▶ [Document extract]:

········


    There is no such creature as a child who is not curious. Any parent who has had a child developing a project for a science fair, learns so much because nothing takes over a home as much as a science project.

    If you don't have a child available to escort you to a museum (of any kind) tag along within ear-shot of a someone else's child. Of course, you need to have a high tolerance for questions, especially those that begin with that most dreaded word, WHY.

    Tim, the pictures are beautiful. The camouflaged caterpillar reminds me of an experience with the bug queen. My kids had a week off from school in February, not a traditional spring break in March. Most years we would go to Washington, DC. There are no crowds in DC in February so the Smithsonian, pronounced "Smiffsmonian" by the bug queen, is a fantastic place where as much time as necessary can be spent. The museum of Natural History had a bug zoo. A docent took an ugly nondescript bug and put it on the queen's sweater. It immediately changed to the color of the sweater. That bug disappeared. That lovely woman spent a lot of time proving to the queen, whose favorite attitude at that point PROVE IT which when coupled with WHY made her a bit of a strain at times.

········

▶ [Data shown]:
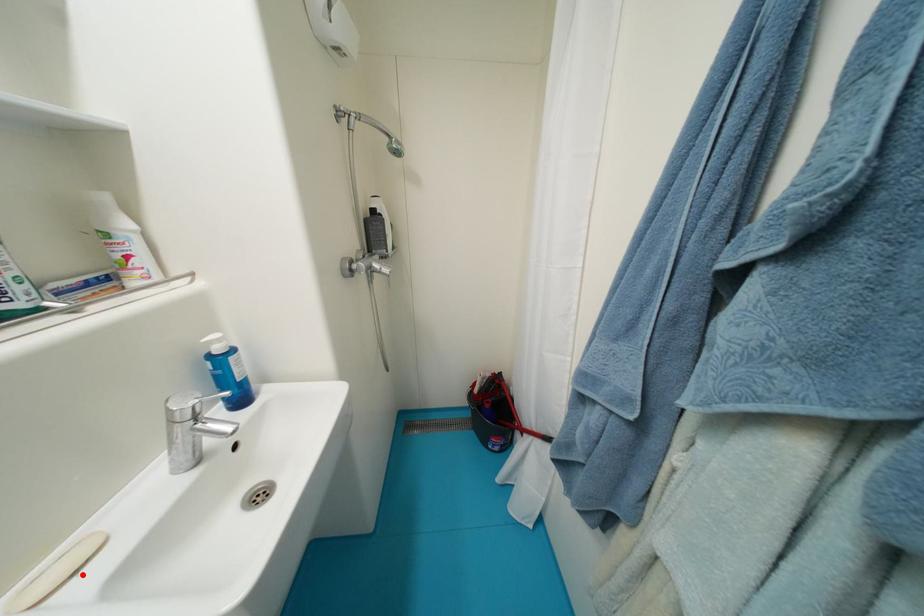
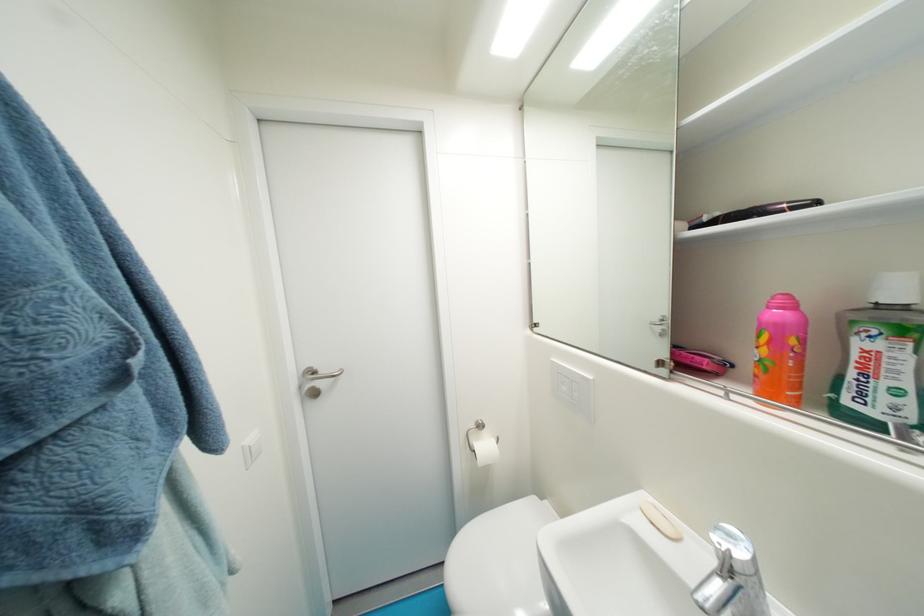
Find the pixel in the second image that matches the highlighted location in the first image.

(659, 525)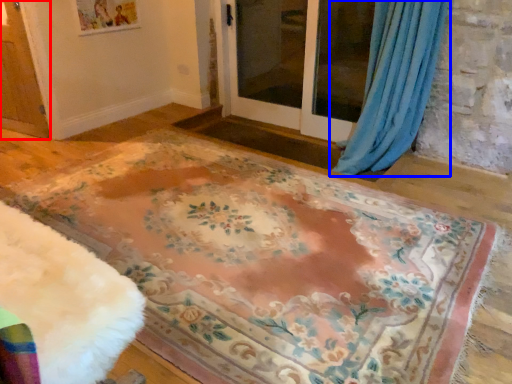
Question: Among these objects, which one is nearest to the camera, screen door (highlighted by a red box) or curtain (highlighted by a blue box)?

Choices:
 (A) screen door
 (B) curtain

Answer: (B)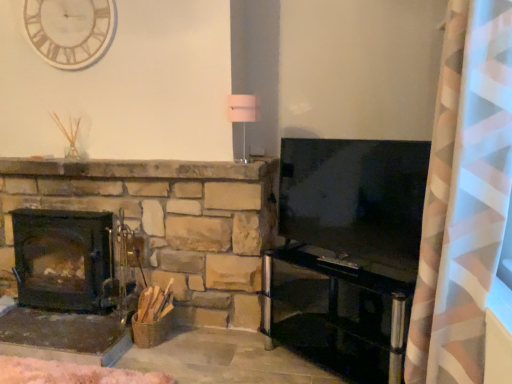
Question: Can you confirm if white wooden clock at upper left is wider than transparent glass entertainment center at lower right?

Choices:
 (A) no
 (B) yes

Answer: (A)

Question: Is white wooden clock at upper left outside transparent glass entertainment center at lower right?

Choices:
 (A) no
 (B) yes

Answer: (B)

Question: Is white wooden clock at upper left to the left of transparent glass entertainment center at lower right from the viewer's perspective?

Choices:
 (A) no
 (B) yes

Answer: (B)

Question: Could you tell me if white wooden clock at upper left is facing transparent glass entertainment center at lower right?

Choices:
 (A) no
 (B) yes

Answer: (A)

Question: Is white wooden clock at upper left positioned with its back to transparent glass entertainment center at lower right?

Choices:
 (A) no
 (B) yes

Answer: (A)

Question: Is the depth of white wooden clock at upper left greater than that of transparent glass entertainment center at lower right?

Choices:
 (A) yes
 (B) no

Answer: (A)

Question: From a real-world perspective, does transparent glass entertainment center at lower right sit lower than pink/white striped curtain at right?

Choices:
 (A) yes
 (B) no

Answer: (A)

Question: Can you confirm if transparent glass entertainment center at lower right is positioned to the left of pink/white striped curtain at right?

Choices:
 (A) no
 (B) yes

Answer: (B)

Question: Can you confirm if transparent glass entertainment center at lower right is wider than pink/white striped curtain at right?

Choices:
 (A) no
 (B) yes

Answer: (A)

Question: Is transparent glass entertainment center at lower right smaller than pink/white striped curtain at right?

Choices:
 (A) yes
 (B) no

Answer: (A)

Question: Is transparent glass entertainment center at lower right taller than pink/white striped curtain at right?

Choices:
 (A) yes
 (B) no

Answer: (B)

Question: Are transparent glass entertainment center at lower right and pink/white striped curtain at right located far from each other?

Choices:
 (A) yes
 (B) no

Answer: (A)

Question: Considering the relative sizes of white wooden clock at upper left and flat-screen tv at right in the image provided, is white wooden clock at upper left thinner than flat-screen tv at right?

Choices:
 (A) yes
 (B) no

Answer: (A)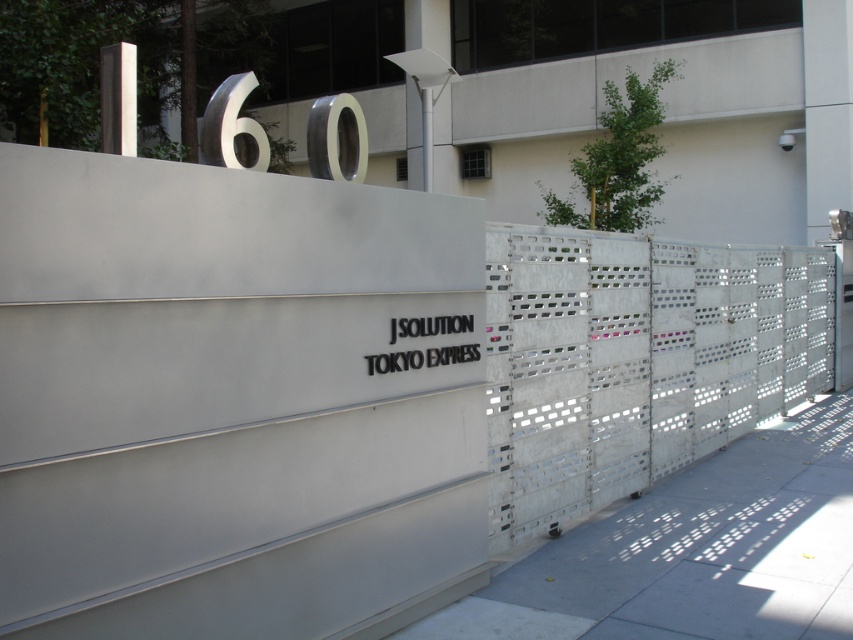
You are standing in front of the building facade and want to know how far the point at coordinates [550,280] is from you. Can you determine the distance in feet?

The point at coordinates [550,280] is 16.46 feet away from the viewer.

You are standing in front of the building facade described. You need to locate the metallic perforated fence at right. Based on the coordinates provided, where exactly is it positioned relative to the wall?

········

▶ [To do]:
A. Put this sentence from the text about curious children into Spanish: "There is no such creature as a child who is not curious."
B. In the text about curious children, which museum had a bug zoo?
C. Carry on the text about curious children from its last sentence.
The listing comes from a different source than the text about curious children.

▶ [Answer section]:
A. No existe tal criatura como un niño que no sea curioso.

B. The Museum of Natural History had a bug zoo.

C.
    If an adults listen to children, they will find a universe of questions as diverse as the child.

    And lady bugs are treasured and spiders cannot, under any circumstances, be killed

    Beth

    ReplyDelete
  3. A dear friend of mine once said we must never lose the child within us-the curiosity, the sense of wonder. Beth, your children sound wonderfully interested. Jeff, it was an in an email that reached me and made me awfully upset that I didn't live in DC. Tim, you continue to open doors and take us through them. So-o-o nice.

    ReplyDelete
  4. Lil, my kids aren't kids anymore. They are all adults and interesting people because they did stay interested in everything.

    They pull me along with them.

    Beth

    ReplyDelete
  5. Hi, all -- glad you like the post.

    This is a new form of posting for me -- about the third time I've done it. I find an image and put it up and start to write. It's amazing how often it leads me to something I feel deeply about, as it did here.

    And, of course, it's a chance to put up something beautiful.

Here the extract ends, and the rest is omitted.